EXTRACT PROVIDED:
You should probably honestly stick to your day job path and erase the idea of making riches with the internet monies from your mind, cause you are risk-averse.

Again, I really appreciate your time. However, this needs to be addressed, as you are making a lot of large assumptions. I am in a position to pivot into a multitude of paths; I just want to be sure because once I choose, I'm burning the fucking boats and charging forward.

Was going to attend law school and everything. Scholarships, the whole 9.
Roger. Thanks for your angle.

Was somewhat in the same boat. Deciding on whether to study or not. Since then I've pretty much accepted my fate. I either make it or I don't.

And I'm pretty confident I'm going to make it because I won't give up
Right on. Thanks.
 
Even if it seems certain that you will lose, retaliate. Neither wisdom nor technique has a place in this. A real man does not think of victory or defeat. He plunges recklessly towards an irrational death. By doing this, you will awaken from your dreams.

-Tsunetomo Yamamoto, from Hagakure
 
Middle of the road, I would be making a comfortable 300k-400k gross by 35.

TO DO:
1 – Return everything in the forum thread from "Was going to" down to "gross by 35.".
2 – In the forum thread, whom is the quoted passage about retaliating attributed to, and what work is it from?
3 – Keep the forum thread going from the point where it stops.

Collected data
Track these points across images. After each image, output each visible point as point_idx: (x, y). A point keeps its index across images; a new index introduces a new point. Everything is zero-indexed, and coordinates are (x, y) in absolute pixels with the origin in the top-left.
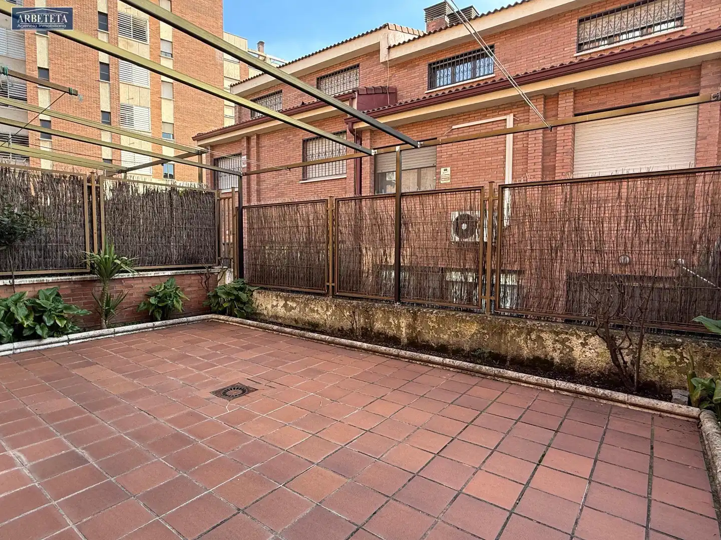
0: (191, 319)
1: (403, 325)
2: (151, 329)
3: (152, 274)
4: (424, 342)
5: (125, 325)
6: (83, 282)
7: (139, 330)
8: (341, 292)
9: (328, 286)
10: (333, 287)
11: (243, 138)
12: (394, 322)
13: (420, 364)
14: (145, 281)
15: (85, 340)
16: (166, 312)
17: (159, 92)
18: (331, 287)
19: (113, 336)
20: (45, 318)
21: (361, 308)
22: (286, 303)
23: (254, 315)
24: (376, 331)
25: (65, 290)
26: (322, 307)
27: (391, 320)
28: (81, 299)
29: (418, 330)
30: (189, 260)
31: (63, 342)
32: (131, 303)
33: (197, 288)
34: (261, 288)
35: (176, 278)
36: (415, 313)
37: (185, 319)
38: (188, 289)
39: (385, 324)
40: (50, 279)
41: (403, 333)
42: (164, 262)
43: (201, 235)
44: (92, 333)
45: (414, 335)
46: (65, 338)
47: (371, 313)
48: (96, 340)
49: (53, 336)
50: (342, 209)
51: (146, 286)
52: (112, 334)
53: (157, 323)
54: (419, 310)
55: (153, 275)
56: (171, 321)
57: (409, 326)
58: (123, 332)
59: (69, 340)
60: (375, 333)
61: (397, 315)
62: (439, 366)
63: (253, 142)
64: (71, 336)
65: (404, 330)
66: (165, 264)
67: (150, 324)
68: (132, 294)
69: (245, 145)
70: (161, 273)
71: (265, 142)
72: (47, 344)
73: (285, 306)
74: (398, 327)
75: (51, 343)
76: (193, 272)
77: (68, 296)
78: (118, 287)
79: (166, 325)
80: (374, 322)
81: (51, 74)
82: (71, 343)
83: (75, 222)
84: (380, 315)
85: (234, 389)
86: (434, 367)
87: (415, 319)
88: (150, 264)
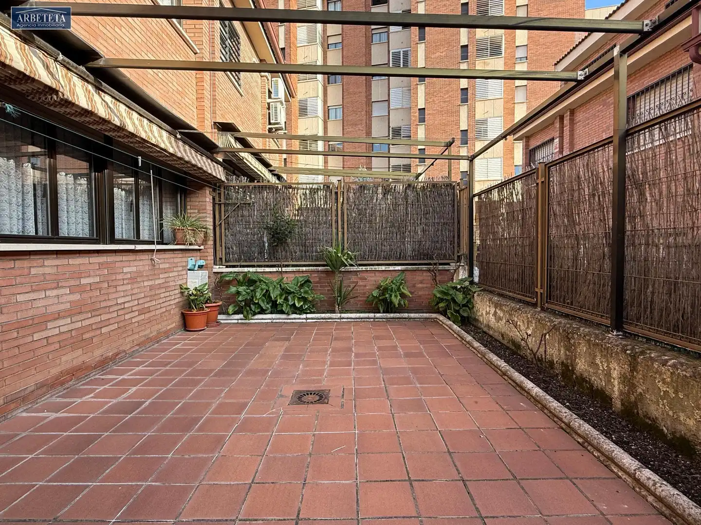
0: (412, 315)
1: (615, 374)
2: (372, 320)
3: (383, 268)
4: (649, 418)
5: (358, 312)
6: (326, 272)
7: (362, 319)
8: (552, 303)
9: (537, 292)
10: (541, 293)
11: (556, 118)
12: (603, 365)
13: (598, 458)
14: (377, 274)
15: (318, 320)
16: (389, 307)
17: (513, 98)
18: (539, 294)
19: (339, 320)
20: (289, 298)
21: (561, 331)
22: (496, 310)
23: (468, 322)
24: (578, 374)
25: (314, 278)
26: (523, 322)
27: (598, 361)
28: (326, 286)
29: (639, 390)
30: (423, 256)
31: (303, 319)
32: (364, 293)
33: (430, 285)
34: (484, 290)
35: (408, 273)
36: (634, 357)
37: (406, 315)
38: (420, 285)
39: (589, 366)
40: (304, 269)
41: (616, 389)
42: (399, 257)
43: (438, 230)
44: (323, 315)
45: (633, 398)
46: (304, 316)
47: (572, 341)
48: (326, 322)
49: (296, 313)
50: (555, 178)
51: (380, 279)
52: (338, 319)
53: (378, 315)
54: (643, 353)
55: (384, 269)
56: (392, 315)
57: (624, 379)
58: (348, 318)
59: (307, 319)
60: (577, 377)
61: (607, 353)
62: (629, 480)
64: (309, 316)
65: (616, 383)
66: (399, 259)
67: (372, 315)
68: (365, 286)
69: (558, 126)
70: (391, 268)
72: (292, 319)
73: (495, 314)
74: (608, 375)
75: (295, 319)
76: (424, 267)
77: (317, 283)
78: (354, 278)
79: (387, 318)
80: (576, 358)
82: (308, 321)
83: (325, 223)
84: (583, 348)
85: (311, 394)
86: (620, 477)
87: (633, 368)
88: (385, 258)
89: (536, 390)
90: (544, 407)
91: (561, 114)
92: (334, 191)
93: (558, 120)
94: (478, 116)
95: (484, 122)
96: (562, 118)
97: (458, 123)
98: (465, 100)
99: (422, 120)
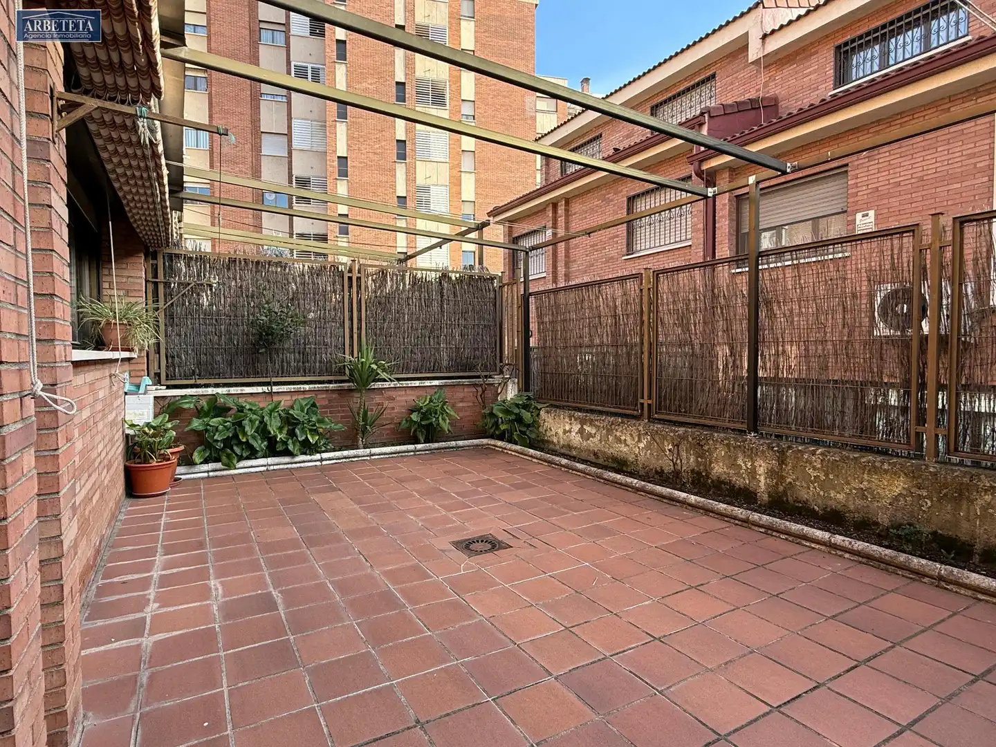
0: (461, 443)
1: (761, 471)
2: (412, 453)
3: (417, 383)
4: (800, 502)
5: (384, 445)
6: (340, 392)
7: (399, 453)
8: (662, 414)
9: (642, 404)
10: (649, 405)
11: (548, 205)
12: (746, 465)
13: (786, 539)
14: (409, 392)
15: (339, 461)
16: (432, 433)
17: (459, 165)
18: (646, 405)
19: (368, 458)
20: (297, 431)
21: (690, 439)
22: (582, 426)
23: (539, 443)
24: (715, 478)
25: (322, 400)
26: (631, 435)
27: (740, 462)
28: (339, 412)
29: (788, 480)
30: (463, 367)
31: (315, 461)
32: (392, 419)
33: (471, 404)
34: (552, 406)
35: (446, 389)
36: (782, 452)
37: (453, 444)
38: (461, 405)
39: (729, 467)
40: (307, 387)
41: (762, 484)
42: (429, 368)
43: (478, 334)
44: (346, 453)
45: (781, 488)
46: (318, 456)
47: (706, 448)
48: (350, 463)
49: (305, 454)
50: (664, 285)
51: (411, 397)
52: (367, 456)
53: (419, 446)
54: (789, 448)
55: (417, 385)
56: (436, 445)
57: (771, 473)
58: (379, 455)
59: (322, 460)
60: (713, 481)
61: (751, 454)
62: (823, 548)
63: (561, 210)
64: (325, 455)
65: (762, 479)
66: (433, 371)
67: (411, 447)
68: (393, 408)
69: (551, 215)
70: (427, 383)
71: (576, 207)
72: (300, 462)
73: (581, 431)
74: (753, 473)
75: (304, 462)
76: (466, 381)
77: (325, 407)
78: (378, 399)
79: (430, 450)
80: (711, 463)
81: (349, 162)
82: (324, 463)
83: (334, 320)
84: (721, 452)
85: (482, 541)
86: (814, 548)
87: (782, 461)
88: (416, 371)
89: (693, 499)
90: (708, 511)
91: (555, 201)
92: (347, 275)
93: (550, 208)
94: (420, 181)
95: (426, 189)
96: (555, 206)
97: (394, 187)
98: (402, 156)
99: (343, 173)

ANSWERS FOR THE EXERCISE:
1 –
Was going to attend law school and everything. Scholarships, the whole 9.
Roger. Thanks for your angle.

Was somewhat in the same boat. Deciding on whether to study or not. Since then I've pretty much accepted my fate. I either make it or I don't.

And I'm pretty confident I'm going to make it because I won't give up
Right on. Thanks.
 
Even if it seems certain that you will lose, retaliate. Neither wisdom nor technique has a place in this. A real man does not think of victory or defeat. He plunges recklessly towards an irrational death. By doing this, you will awaken from your dreams.

-Tsunetomo Yamamoto, from Hagakure
 
Middle of the road, I would be making a comfortable 300k-400k gross by 35.

2 – Tsunetomo Yamamoto, from Hagakure.

3 –
Here is some quick advice. You are completely off base here on your concept of what is possible. Even if you are planning to become a Dr in a high paying specialty you really cannot be sure. I knew plenty of people in college that thought their degree was going to walk them right into a 60k-80k year position and they'd be making 100k in a few years and just keep going from there. It did not work out quite like that.

Being at a top school helps but still I'd wager the median income at 35 of full time working graduates from your school is still less than 100k. Making 300-400k gross at 35 is not middle of the road. That's above 99% percentile income threshold for that age.

If you think 300-400k is just "comfortable" you really need to get into internet marketing. Because what you make in the working world is just going to depress you.

Also FYI it's very possible to make bank even with all the fakers. There is just gobs of money in this industry and it's easy to make it if you know what you are doing and willing to work and be disciplined.